◆ TASK ITEM
What you return should be each line of the data containing the string "Right".

◆ ENTRIES SUPPLIED
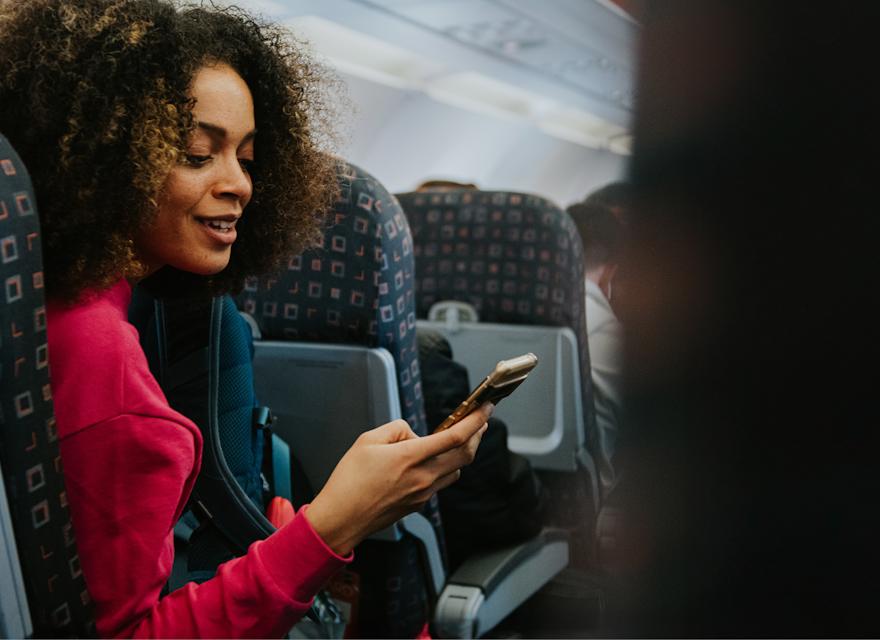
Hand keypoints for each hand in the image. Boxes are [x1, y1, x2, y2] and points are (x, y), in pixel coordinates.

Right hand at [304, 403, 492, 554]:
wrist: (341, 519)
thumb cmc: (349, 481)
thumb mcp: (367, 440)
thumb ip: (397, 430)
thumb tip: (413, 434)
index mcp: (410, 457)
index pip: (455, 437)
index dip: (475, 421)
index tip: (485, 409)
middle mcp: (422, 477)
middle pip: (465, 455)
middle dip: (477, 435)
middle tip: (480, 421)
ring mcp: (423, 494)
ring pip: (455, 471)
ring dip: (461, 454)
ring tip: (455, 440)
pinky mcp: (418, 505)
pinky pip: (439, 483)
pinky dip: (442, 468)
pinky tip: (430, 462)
...
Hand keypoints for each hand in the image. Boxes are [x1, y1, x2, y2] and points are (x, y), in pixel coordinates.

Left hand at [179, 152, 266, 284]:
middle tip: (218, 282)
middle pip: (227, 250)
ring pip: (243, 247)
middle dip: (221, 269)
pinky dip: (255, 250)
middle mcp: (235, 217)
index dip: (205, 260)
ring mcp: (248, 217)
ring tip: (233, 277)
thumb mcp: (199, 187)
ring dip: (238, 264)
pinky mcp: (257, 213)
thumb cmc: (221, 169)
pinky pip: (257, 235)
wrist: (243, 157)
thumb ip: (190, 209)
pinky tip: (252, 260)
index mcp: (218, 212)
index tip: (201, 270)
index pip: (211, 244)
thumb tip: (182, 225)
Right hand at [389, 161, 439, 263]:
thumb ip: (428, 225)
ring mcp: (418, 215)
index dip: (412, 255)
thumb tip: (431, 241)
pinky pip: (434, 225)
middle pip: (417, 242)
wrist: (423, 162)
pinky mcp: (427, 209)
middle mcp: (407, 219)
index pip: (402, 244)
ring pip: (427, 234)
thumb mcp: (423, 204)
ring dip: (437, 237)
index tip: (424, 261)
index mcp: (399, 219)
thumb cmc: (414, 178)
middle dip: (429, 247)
...
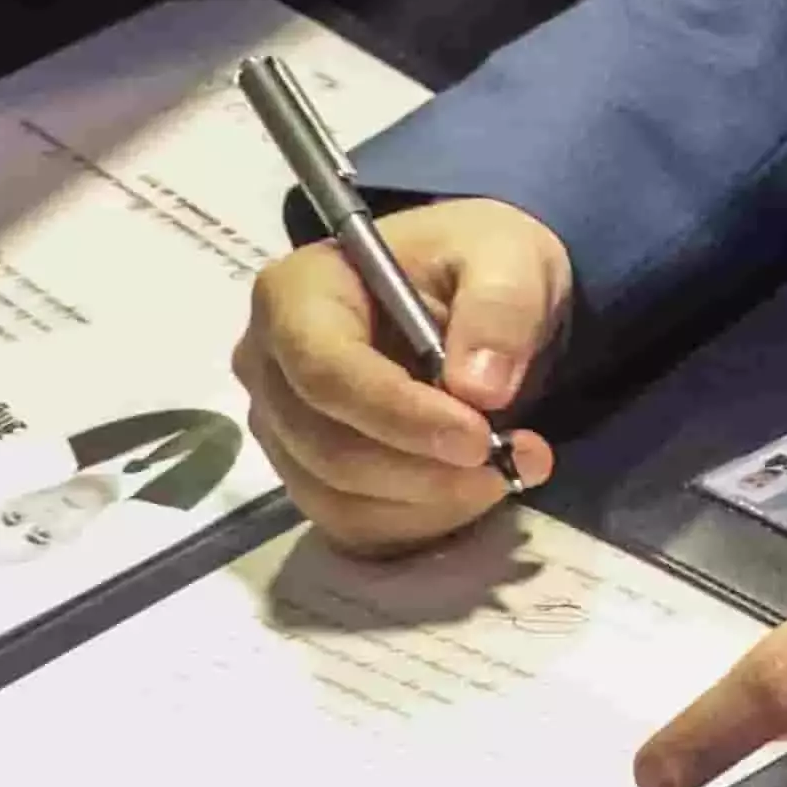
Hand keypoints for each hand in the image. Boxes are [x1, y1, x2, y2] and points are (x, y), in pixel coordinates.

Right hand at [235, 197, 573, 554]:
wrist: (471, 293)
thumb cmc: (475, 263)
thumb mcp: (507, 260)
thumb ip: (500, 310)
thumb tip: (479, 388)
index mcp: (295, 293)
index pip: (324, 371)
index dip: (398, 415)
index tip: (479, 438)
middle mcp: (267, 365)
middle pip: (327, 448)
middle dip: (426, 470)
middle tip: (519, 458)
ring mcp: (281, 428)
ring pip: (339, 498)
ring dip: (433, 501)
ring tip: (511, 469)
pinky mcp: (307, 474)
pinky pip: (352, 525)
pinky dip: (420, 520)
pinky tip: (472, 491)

◆ ANSWER TO THE EXERCISE
Right hand at [304, 403, 492, 554]:
Right hand at [389, 161, 439, 263]:
Right hand at [235, 197, 573, 554]:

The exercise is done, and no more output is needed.